I just had my first analysis course as an undergraduate, and I'm trying to learn more about analytic number theory. Right now I'm looking at prime numbers in particular–I'm studying (mostly just thinking and scribbling) on my own during my winter break. I've come across an infinite product that I'm trying to evaluate: I'm fairly sure it converges to 0, but I have no idea of how to prove this, since it is a product over the primes and, so far as I know, we have very few techniques for analyzing the behavior of the prime numbers.
I haven't learned how to use LaTex yet, but the infinite product is simple: it is the product over all primes of (p-1)/p.
It seems intuitive to me that the limit of the partial products is 0, but I have no idea how to prove it, mostly because I don't know how to analyze the behavior of the primes in this setting.
Any help would be very much appreciated. Thanks.
Best Answer
A more elementary way to prove this would be to notice that one may write $$\left(1+\frac{1}p+\frac{1}{p^2}+\frac{1}{p^3}+\ldots\right)=\frac{1}{1-\frac{1}p}=\frac{p}{p-1}.$$ This is the reciprocal of the term you want - which is to say that the product $$S=\prod_p 1+\frac{1}p+\frac{1}{p^2}+\frac{1}{p^3}+\ldots$$ is the reciprocal of the one you're finding (since $\frac{1}x\frac{1}y=\frac{1}{xy}$ we can bring the reciprocal outside the product).
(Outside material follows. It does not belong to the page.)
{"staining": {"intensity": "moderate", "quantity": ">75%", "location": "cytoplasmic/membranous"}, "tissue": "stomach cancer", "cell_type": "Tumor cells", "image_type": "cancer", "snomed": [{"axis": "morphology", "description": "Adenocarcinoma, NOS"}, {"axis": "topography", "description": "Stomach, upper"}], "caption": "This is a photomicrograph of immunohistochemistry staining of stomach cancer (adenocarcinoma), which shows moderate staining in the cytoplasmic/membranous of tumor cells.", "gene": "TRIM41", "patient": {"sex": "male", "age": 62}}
We want to show that $S=\infty$. However, this isn't too hard: We can use use a sort of distributive law to turn the above into a sum - in particular, notice that, for instance $$\left(1+\frac{1}2+\frac{1}{2^2}+\ldots\right)\left(1+\frac{1}3+\frac{1}{3^2}+\ldots\right)$$ will be the sum $$1+\frac{1}{2}+\frac{1}{2^2}+\ldots +\frac{1}3+\frac{1}{3\cdot 2}+\frac{1}{3\cdot 2^2}+\ldots + \frac{1}{3^2}+\frac{1}{3^2\cdot 2}+\frac{1}{3^2\cdot 2^2}\ldots$$ where the sum runs over all numbers of the form $\frac{1}{2^a3^b}$. Extending to the infinite case, we can show that, when we distribute out the product for $S$, we get the sum of $\frac{1}n$ over all integers writable as a product of primes - since all positive integers are uniquely representable as such a product, we can conclude that $$S=\sum_{n=1}^{\infty}\frac{1}n$$ meaning $S$ diverges to $\infty$ so $\frac{1}S$ is $0$.
You can make this rigorous by noting the following equality relating partial sums: $$\sum_{n=1}^{k}\frac{1}n\leq \prod_{p\leq k}\left(1+\frac{1}p+\frac{1}{p^2}+\ldots + \frac{1}{p^k}\right)$$ which follows from your run-of-the-mill distributive law and the fact that all $n$ below $k$ are writable as a product of primes below $k$ with exponent less than $k$.